China is requiring a down payment for land purchases equal to 50 percent of a plot's price and prohibited the supply of land for villas as the government sought to increase affordable housing.
The down payment must be paid within a month of signing a contract for the land purchase, the Ministry of Land and Resources said in a statement on its Web site late yesterday. Buyers must also pay a deposit when taking part in land auctions that is equal to 20 percent of the minimum price for the land, according to the statement.
China's property prices rose at the fastest pace in almost two years in February, statistics bureau data showed yesterday, adding urgency to the government's efforts to rein in speculation and increase the amount of affordable housing.
Chinese officials are trying to reduce the risk of asset bubbles, resurgent inflation and bad loans for banks after flooding the world's fastest-growing economy with cash to drive a recovery. Premier Wen Jiabao warned of "latent risk" in the country's banks in his speech to the annual meeting of top legislature in Beijing last week.

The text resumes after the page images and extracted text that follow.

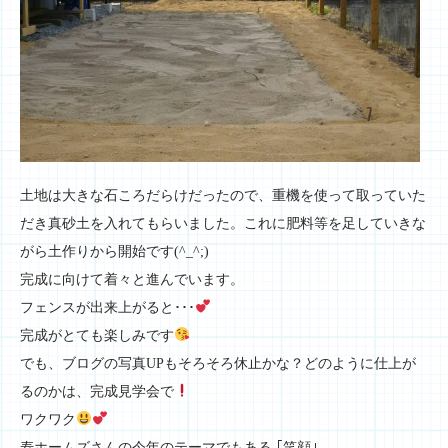
土地は大きな石ころだらけだったので、重機を使って取っていた
だき真砂土を入れてもらいました。これに肥料等を足していきな
がら土作りから開始です(^_^;)
完成に向けて着々と進んでいます。
フェンスが出来上がると･･･
完成がとても楽しみです
でも、ブログの写真UPもそろそろ休止かな？どのように仕上が
るのかは、完成見学会で
ワクワク
寿ホームズさんの今年のテーマでもある ｢笑顔｣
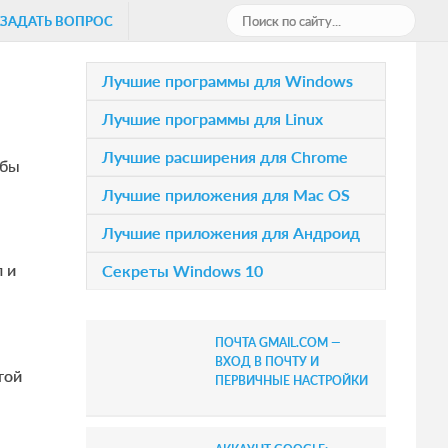
П
ЗАДАТЬ ВОПРОС
о
и
P
Лучшие программы для Windows
с
r
Лучшие программы для Linux
к
i
п
Лучшие расширения для Chrome
обы
о
m
Лучшие приложения для Mac OS
с
a
а
Лучшие приложения для Андроид
r
й
 и
Секреты Windows 10
т
y
у
S
.
ПОЧТА GMAIL.COM —
.
i
ВХОД В ПОЧТУ И
той
.
ПЕРВИЧНЫЕ НАСТРОЙКИ
d
e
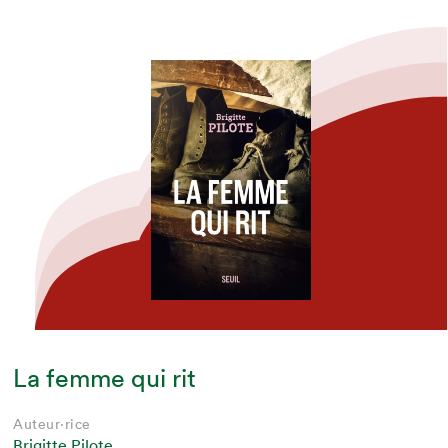
La femme qui rit
Auteur·rice
Brigitte Pilote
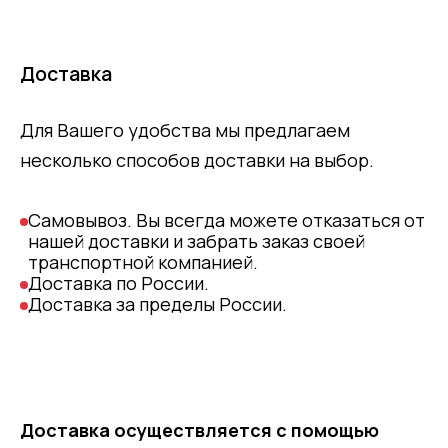
Доставка
Для Вашего удобства мы предлагаем
несколько способов доставки на выбор.
Самовывоз. Вы всегда можете отказаться от
нашей доставки и забрать заказ своей
транспортной компанией.
Доставка по России.
Доставка за пределы России.
Доставка осуществляется с помощью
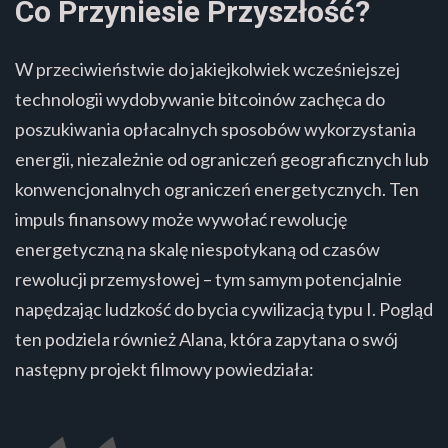
Co Przyniesie Przyszłość?
W przeciwieństwie do jakiejkolwiek wcześniejszej
technologii wydobywanie bitcoinów zachęca do
poszukiwania opłacalnych sposobów wykorzystania
energii, niezależnie od ograniczeń geograficznych lub
konwencjonalnych ograniczeń energetycznych. Ten
impuls finansowy może wywołać rewolucję
energetyczną na skalę niespotykaną od czasów
rewolucji przemysłowej – tym samym potencjalnie
napędzając ludzkość do bycia cywilizacją typu I. Pogląd
ten podziela również Alana, która zapytana o swój
następny projekt filmowy powiedziała:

Gemdale Corp, a Shenzhen-based developer, fell 1.2 percent to 13.60 yuan ($1.99) yesterday. China Vanke Co, the largest property builder in China, slid 0.4 percent to 9.44 yuan.
Residential and commercial real-estate prices in 70 cities climbed 10.7 percent from a year earlier, the statistics bureau said on its Web site yesterday. That topped a gain of 9.5 percent in January.
To cool speculation, the government in January re-imposed a tax on homes sold within five years of their purchase, after having cut the taxable period to two years in January 2009 to bolster a then-flagging market.
The land ministry said in its statement that not less than 70 percent of new land supply should be used for affordable housing and smaller apartments, and that plots for villa construction is "strictly prohibited."
Developers have to submit to the land ministry the expected start and completion dates for housing projects and explain in writing any delays. Those that fail to comply will be barred from land auctions for at least a year, the statement said.
Shanghai, mainland China's financial hub, plans to implement more measures to control property prices, such as introducing a policy for the leasing of public housing, the city's Communist Party chief Yu Zhengsheng said March 7.